ACTIVITY = Only the text should be kept: print every entry below exactly and leave each image out.

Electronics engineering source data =
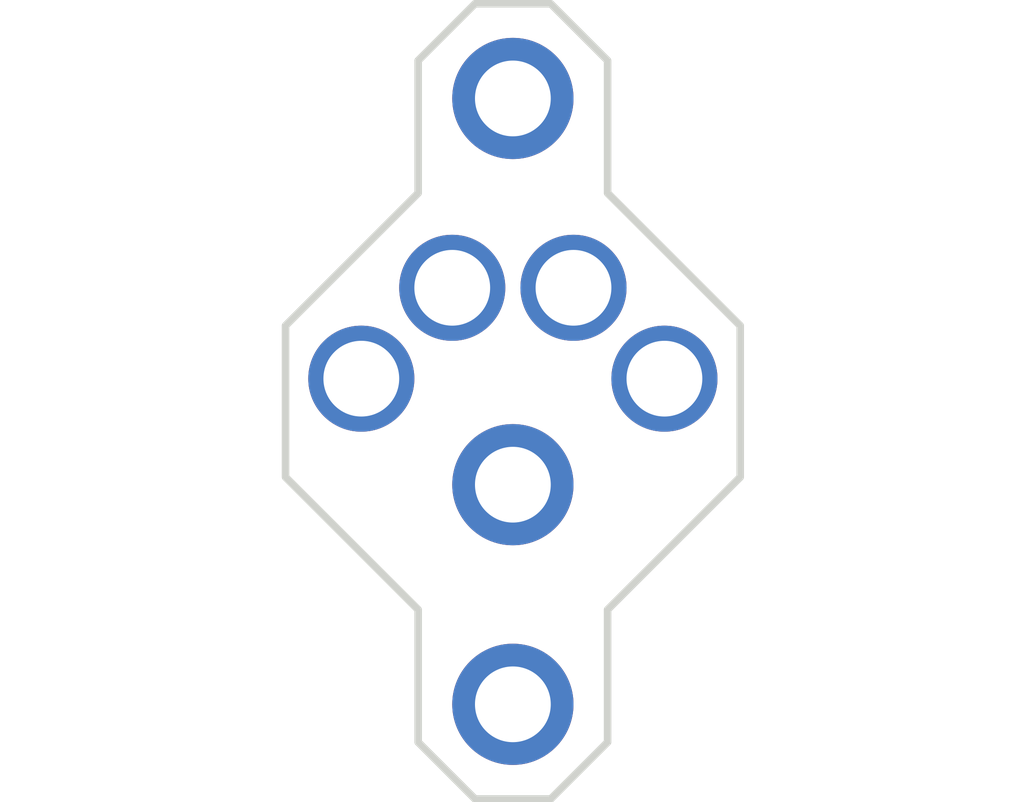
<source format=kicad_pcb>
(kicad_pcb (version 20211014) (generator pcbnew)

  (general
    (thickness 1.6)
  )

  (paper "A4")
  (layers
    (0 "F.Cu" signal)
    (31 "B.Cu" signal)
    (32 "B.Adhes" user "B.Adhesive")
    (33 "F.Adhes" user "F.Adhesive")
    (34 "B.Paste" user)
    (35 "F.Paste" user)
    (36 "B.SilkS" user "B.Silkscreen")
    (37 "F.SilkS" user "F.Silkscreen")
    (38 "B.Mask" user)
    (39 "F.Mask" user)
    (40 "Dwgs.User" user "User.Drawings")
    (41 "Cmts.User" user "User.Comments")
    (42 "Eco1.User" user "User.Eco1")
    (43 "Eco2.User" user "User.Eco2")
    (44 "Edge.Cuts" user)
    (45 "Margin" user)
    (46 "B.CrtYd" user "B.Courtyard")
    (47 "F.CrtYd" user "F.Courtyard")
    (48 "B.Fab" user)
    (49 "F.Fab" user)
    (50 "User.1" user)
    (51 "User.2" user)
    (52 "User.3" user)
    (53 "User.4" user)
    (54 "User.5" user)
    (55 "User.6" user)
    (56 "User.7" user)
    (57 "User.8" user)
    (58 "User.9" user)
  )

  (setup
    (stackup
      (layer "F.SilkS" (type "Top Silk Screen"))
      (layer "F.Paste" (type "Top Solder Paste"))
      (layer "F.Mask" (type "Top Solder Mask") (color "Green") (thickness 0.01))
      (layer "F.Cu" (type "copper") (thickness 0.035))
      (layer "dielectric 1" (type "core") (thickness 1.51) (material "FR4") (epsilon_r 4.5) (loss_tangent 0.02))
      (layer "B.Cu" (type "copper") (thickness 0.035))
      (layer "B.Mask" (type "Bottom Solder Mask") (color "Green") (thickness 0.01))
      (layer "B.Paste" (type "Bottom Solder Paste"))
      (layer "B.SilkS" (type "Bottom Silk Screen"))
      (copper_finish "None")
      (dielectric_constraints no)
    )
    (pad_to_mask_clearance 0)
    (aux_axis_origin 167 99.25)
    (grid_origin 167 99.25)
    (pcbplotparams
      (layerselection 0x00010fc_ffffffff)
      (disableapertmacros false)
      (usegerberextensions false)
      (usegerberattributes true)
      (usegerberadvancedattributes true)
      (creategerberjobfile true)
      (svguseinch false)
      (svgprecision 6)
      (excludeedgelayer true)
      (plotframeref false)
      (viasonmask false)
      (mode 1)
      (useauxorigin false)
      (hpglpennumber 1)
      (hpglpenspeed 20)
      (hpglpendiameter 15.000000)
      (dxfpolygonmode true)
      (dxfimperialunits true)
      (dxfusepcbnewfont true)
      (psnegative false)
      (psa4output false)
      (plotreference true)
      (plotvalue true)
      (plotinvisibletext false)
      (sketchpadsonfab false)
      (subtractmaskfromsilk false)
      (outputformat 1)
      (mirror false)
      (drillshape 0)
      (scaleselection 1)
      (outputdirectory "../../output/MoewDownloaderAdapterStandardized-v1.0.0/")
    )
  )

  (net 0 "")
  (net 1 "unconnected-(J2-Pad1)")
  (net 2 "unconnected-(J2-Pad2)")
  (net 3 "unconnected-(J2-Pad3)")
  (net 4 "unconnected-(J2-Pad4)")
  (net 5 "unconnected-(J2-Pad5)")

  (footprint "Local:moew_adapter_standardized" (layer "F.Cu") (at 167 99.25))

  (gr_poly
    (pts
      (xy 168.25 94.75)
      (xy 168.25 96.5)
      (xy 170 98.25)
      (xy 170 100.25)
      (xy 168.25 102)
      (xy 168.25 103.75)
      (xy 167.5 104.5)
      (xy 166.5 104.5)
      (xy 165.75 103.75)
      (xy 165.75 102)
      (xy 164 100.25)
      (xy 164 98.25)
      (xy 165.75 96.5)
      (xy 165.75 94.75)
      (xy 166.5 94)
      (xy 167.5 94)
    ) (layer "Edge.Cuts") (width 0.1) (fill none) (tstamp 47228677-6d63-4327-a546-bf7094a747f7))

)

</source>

FINISHED TASK =
<source format=kicad_pcb>
(kicad_pcb (version 20211014) (generator pcbnew)

  (general
    (thickness 1.6)
  )

  (paper "A4")
  (layers
    (0 "F.Cu" signal)
    (31 "B.Cu" signal)
    (32 "B.Adhes" user "B.Adhesive")
    (33 "F.Adhes" user "F.Adhesive")
    (34 "B.Paste" user)
    (35 "F.Paste" user)
    (36 "B.SilkS" user "B.Silkscreen")
    (37 "F.SilkS" user "F.Silkscreen")
    (38 "B.Mask" user)
    (39 "F.Mask" user)
    (40 "Dwgs.User" user "User.Drawings")
    (41 "Cmts.User" user "User.Comments")
    (42 "Eco1.User" user "User.Eco1")
    (43 "Eco2.User" user "User.Eco2")
    (44 "Edge.Cuts" user)
    (45 "Margin" user)
    (46 "B.CrtYd" user "B.Courtyard")
    (47 "F.CrtYd" user "F.Courtyard")
    (48 "B.Fab" user)
    (49 "F.Fab" user)
    (50 "User.1" user)
    (51 "User.2" user)
    (52 "User.3" user)
    (53 "User.4" user)
    (54 "User.5" user)
    (55 "User.6" user)
    (56 "User.7" user)
    (57 "User.8" user)
    (58 "User.9" user)
  )

  (setup
    (stackup
      (layer "F.SilkS" (type "Top Silk Screen"))
      (layer "F.Paste" (type "Top Solder Paste"))
      (layer "F.Mask" (type "Top Solder Mask") (color "Green") (thickness 0.01))
      (layer "F.Cu" (type "copper") (thickness 0.035))
      (layer "dielectric 1" (type "core") (thickness 1.51) (material "FR4") (epsilon_r 4.5) (loss_tangent 0.02))
      (layer "B.Cu" (type "copper") (thickness 0.035))
      (layer "B.Mask" (type "Bottom Solder Mask") (color "Green") (thickness 0.01))
      (layer "B.Paste" (type "Bottom Solder Paste"))
      (layer "B.SilkS" (type "Bottom Silk Screen"))
      (copper_finish "None")
      (dielectric_constraints no)
    )
    (pad_to_mask_clearance 0)
    (aux_axis_origin 167 99.25)
    (grid_origin 167 99.25)
    (pcbplotparams
      (layerselection 0x00010fc_ffffffff)
      (disableapertmacros false)
      (usegerberextensions false)
      (usegerberattributes true)
      (usegerberadvancedattributes true)
      (creategerberjobfile true)
      (svguseinch false)
      (svgprecision 6)
      (excludeedgelayer true)
      (plotframeref false)
      (viasonmask false)
      (mode 1)
      (useauxorigin false)
      (hpglpennumber 1)
      (hpglpenspeed 20)
      (hpglpendiameter 15.000000)
      (dxfpolygonmode true)
      (dxfimperialunits true)
      (dxfusepcbnewfont true)
      (psnegative false)
      (psa4output false)
      (plotreference true)
      (plotvalue true)
      (plotinvisibletext false)
      (sketchpadsonfab false)
      (subtractmaskfromsilk false)
      (outputformat 1)
      (mirror false)
      (drillshape 0)
      (scaleselection 1)
      (outputdirectory "../../output/MoewDownloaderAdapterStandardized-v1.0.0/")
    )
  )

  (net 0 "")
  (net 1 "unconnected-(J2-Pad1)")
  (net 2 "unconnected-(J2-Pad2)")
  (net 3 "unconnected-(J2-Pad3)")
  (net 4 "unconnected-(J2-Pad4)")
  (net 5 "unconnected-(J2-Pad5)")

  (footprint "Local:moew_adapter_standardized" (layer "F.Cu") (at 167 99.25))

  (gr_poly
    (pts
      (xy 168.25 94.75)
      (xy 168.25 96.5)
      (xy 170 98.25)
      (xy 170 100.25)
      (xy 168.25 102)
      (xy 168.25 103.75)
      (xy 167.5 104.5)
      (xy 166.5 104.5)
      (xy 165.75 103.75)
      (xy 165.75 102)
      (xy 164 100.25)
      (xy 164 98.25)
      (xy 165.75 96.5)
      (xy 165.75 94.75)
      (xy 166.5 94)
      (xy 167.5 94)
    ) (layer "Edge.Cuts") (width 0.1) (fill none) (tstamp 47228677-6d63-4327-a546-bf7094a747f7))

)

</source>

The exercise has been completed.